Activity:
Copy each line of the data below exactly, leaving out pictures.

Provided records:
BEGIN
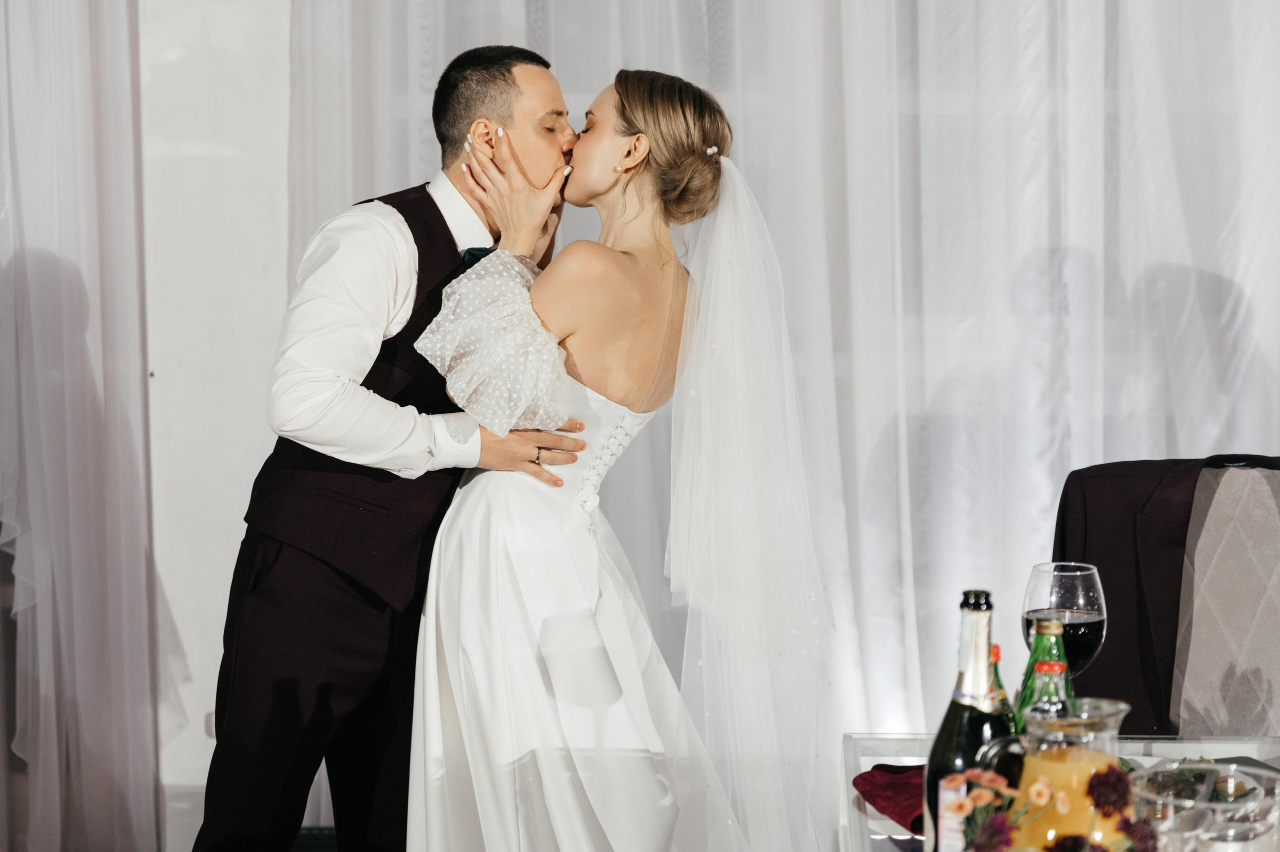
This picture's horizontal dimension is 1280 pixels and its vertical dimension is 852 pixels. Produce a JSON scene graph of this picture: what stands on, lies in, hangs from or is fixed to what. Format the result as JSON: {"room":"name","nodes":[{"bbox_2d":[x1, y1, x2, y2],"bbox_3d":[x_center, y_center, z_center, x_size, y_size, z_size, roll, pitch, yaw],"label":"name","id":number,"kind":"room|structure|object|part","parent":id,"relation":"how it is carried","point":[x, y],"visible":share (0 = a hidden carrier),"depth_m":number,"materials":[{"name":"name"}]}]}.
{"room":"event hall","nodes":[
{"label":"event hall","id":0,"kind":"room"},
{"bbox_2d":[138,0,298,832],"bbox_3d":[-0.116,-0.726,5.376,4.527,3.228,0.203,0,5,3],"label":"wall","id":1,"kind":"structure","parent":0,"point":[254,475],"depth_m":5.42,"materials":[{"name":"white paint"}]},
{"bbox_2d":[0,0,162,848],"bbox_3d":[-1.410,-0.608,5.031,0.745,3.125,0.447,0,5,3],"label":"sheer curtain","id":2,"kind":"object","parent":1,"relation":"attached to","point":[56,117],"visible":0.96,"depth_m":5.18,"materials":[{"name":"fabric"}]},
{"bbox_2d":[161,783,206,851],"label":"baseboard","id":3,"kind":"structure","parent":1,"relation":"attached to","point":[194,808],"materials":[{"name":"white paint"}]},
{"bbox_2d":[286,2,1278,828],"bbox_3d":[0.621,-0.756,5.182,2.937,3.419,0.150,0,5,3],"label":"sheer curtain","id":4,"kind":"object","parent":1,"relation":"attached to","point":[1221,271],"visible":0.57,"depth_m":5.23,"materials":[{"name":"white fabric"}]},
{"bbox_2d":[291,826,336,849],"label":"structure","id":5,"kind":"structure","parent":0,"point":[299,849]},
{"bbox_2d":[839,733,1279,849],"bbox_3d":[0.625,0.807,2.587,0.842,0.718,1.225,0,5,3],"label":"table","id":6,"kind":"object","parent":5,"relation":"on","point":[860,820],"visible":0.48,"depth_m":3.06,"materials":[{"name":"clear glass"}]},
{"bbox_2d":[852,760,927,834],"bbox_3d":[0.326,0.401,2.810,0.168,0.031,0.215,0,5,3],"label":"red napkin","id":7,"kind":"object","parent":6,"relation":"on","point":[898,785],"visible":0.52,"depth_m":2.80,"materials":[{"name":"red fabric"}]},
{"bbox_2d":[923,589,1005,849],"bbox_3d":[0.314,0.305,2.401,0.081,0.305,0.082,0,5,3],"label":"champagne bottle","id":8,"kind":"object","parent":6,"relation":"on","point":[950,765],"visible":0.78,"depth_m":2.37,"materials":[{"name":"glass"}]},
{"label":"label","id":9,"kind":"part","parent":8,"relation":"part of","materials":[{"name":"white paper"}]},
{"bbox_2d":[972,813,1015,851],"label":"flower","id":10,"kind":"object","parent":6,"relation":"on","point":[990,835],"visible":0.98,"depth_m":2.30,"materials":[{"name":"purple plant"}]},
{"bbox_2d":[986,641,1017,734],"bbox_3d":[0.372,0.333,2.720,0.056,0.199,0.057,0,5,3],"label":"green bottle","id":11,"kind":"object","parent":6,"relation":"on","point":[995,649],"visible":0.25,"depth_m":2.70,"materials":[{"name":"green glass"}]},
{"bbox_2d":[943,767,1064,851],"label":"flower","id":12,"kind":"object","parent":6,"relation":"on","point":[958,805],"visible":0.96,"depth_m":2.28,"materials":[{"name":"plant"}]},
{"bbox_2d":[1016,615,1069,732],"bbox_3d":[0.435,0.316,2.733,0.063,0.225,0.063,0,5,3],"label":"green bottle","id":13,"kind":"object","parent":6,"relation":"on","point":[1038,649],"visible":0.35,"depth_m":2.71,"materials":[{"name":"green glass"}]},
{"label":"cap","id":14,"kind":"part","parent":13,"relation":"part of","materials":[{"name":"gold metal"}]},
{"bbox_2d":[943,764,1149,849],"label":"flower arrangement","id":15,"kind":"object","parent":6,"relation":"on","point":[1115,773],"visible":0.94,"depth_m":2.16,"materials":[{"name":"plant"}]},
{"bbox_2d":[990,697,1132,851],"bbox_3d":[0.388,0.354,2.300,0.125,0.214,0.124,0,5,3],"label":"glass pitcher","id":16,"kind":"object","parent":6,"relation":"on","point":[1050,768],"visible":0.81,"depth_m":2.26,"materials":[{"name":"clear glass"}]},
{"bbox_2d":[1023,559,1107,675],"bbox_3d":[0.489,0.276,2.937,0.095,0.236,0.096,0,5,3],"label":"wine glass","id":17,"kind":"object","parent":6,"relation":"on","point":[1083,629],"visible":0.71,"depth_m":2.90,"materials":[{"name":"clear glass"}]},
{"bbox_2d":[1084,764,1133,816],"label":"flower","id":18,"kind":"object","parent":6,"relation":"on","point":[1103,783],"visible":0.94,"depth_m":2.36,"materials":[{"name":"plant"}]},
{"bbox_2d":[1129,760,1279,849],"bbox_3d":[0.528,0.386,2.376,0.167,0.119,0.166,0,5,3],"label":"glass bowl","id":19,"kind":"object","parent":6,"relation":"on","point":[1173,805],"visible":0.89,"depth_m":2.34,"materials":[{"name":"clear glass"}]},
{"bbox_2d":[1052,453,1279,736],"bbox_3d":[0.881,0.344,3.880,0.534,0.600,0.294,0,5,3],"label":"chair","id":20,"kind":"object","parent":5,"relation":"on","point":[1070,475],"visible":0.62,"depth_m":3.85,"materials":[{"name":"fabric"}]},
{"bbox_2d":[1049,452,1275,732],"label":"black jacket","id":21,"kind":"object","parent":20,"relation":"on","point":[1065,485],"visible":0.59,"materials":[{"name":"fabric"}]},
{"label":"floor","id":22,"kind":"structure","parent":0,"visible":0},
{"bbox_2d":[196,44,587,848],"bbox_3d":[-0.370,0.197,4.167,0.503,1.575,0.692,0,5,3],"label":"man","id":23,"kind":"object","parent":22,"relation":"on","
END
Expected output:
This picture's horizontal dimension is 1280 pixels and its vertical dimension is 852 pixels. Produce a JSON scene graph of this picture: what stands on, lies in, hangs from or is fixed to what. Format the result as JSON: {"room":"name","nodes":[{"bbox_2d":[x1, y1, x2, y2],"bbox_3d":[x_center, y_center, z_center, x_size, y_size, z_size, roll, pitch, yaw],"label":"name","id":number,"kind":"room|structure|object|part","parent":id,"relation":"how it is carried","point":[x, y],"visible":share (0 = a hidden carrier),"depth_m":number,"materials":[{"name":"name"}]}]}.
{"room":"event hall","nodes":[
{"label":"event hall","id":0,"kind":"room"},
{"bbox_2d":[138,0,298,832],"bbox_3d":[-0.116,-0.726,5.376,4.527,3.228,0.203,0,5,3],"label":"wall","id":1,"kind":"structure","parent":0,"point":[254,475],"depth_m":5.42,"materials":[{"name":"white paint"}]},
{"bbox_2d":[0,0,162,848],"bbox_3d":[-1.410,-0.608,5.031,0.745,3.125,0.447,0,5,3],"label":"sheer curtain","id":2,"kind":"object","parent":1,"relation":"attached to","point":[56,117],"visible":0.96,"depth_m":5.18,"materials":[{"name":"fabric"}]},
{"bbox_2d":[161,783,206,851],"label":"baseboard","id":3,"kind":"structure","parent":1,"relation":"attached to","point":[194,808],"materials":[{"name":"white paint"}]},
{"bbox_2d":[286,2,1278,828],"bbox_3d":[0.621,-0.756,5.182,2.937,3.419,0.150,0,5,3],"label":"sheer curtain","id":4,"kind":"object","parent":1,"relation":"attached to","point":[1221,271],"visible":0.57,"depth_m":5.23,"materials":[{"name":"white fabric"}]},
{"bbox_2d":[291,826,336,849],"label":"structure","id":5,"kind":"structure","parent":0,"point":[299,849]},
{"bbox_2d":[839,733,1279,849],"bbox_3d":[0.625,0.807,2.587,0.842,0.718,1.225,0,5,3],"label":"table","id":6,"kind":"object","parent":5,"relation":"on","point":[860,820],"visible":0.48,"depth_m":3.06,"materials":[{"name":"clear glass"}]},
{"bbox_2d":[852,760,927,834],"bbox_3d":[0.326,0.401,2.810,0.168,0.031,0.215,0,5,3],"label":"red napkin","id":7,"kind":"object","parent":6,"relation":"on","point":[898,785],"visible":0.52,"depth_m":2.80,"materials":[{"name":"red fabric"}]},
{"bbox_2d":[923,589,1005,849],"bbox_3d":[0.314,0.305,2.401,0.081,0.305,0.082,0,5,3],"label":"champagne bottle","id":8,"kind":"object","parent":6,"relation":"on","point":[950,765],"visible":0.78,"depth_m":2.37,"materials":[{"name":"glass"}]},
{"label":"label","id":9,"kind":"part","parent":8,"relation":"part of","materials":[{"name":"white paper"}]},
{"bbox_2d":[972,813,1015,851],"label":"flower","id":10,"kind":"object","parent":6,"relation":"on","point":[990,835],"visible":0.98,"depth_m":2.30,"materials":[{"name":"purple plant"}]},
{"bbox_2d":[986,641,1017,734],"bbox_3d":[0.372,0.333,2.720,0.056,0.199,0.057,0,5,3],"label":"green bottle","id":11,"kind":"object","parent":6,"relation":"on","point":[995,649],"visible":0.25,"depth_m":2.70,"materials":[{"name":"green glass"}]},
{"bbox_2d":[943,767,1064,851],"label":"flower","id":12,"kind":"object","parent":6,"relation":"on","point":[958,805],"visible":0.96,"depth_m":2.28,"materials":[{"name":"plant"}]},
{"bbox_2d":[1016,615,1069,732],"bbox_3d":[0.435,0.316,2.733,0.063,0.225,0.063,0,5,3],"label":"green bottle","id":13,"kind":"object","parent":6,"relation":"on","point":[1038,649],"visible":0.35,"depth_m":2.71,"materials":[{"name":"green glass"}]},
{"label":"cap","id":14,"kind":"part","parent":13,"relation":"part of","materials":[{"name":"gold metal"}]},
{"bbox_2d":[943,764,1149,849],"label":"flower arrangement","id":15,"kind":"object","parent":6,"relation":"on","point":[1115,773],"visible":0.94,"depth_m":2.16,"materials":[{"name":"plant"}]},
{"bbox_2d":[990,697,1132,851],"bbox_3d":[0.388,0.354,2.300,0.125,0.214,0.124,0,5,3],"label":"glass pitcher","id":16,"kind":"object","parent":6,"relation":"on","point":[1050,768],"visible":0.81,"depth_m":2.26,"materials":[{"name":"clear glass"}]},
{"bbox_2d":[1023,559,1107,675],"bbox_3d":[0.489,0.276,2.937,0.095,0.236,0.096,0,5,3],"label":"wine glass","id":17,"kind":"object","parent":6,"relation":"on","point":[1083,629],"visible":0.71,"depth_m":2.90,"materials":[{"name":"clear glass"}]},
{"bbox_2d":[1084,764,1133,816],"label":"flower","id":18,"kind":"object","parent":6,"relation":"on","point":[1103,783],"visible":0.94,"depth_m":2.36,"materials":[{"name":"plant"}]},
{"bbox_2d":[1129,760,1279,849],"bbox_3d":[0.528,0.386,2.376,0.167,0.119,0.166,0,5,3],"label":"glass bowl","id":19,"kind":"object","parent":6,"relation":"on","point":[1173,805],"visible":0.89,"depth_m":2.34,"materials":[{"name":"clear glass"}]},
{"bbox_2d":[1052,453,1279,736],"bbox_3d":[0.881,0.344,3.880,0.534,0.600,0.294,0,5,3],"label":"chair","id":20,"kind":"object","parent":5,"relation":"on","point":[1070,475],"visible":0.62,"depth_m":3.85,"materials":[{"name":"fabric"}]},
{"bbox_2d":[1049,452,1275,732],"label":"black jacket","id":21,"kind":"object","parent":20,"relation":"on","point":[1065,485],"visible":0.59,"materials":[{"name":"fabric"}]},
{"label":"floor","id":22,"kind":"structure","parent":0,"visible":0},
{"bbox_2d":[196,44,587,848],"bbox_3d":[-0.370,0.197,4.167,0.503,1.575,0.692,0,5,3],"label":"man","id":23,"kind":"object","parent":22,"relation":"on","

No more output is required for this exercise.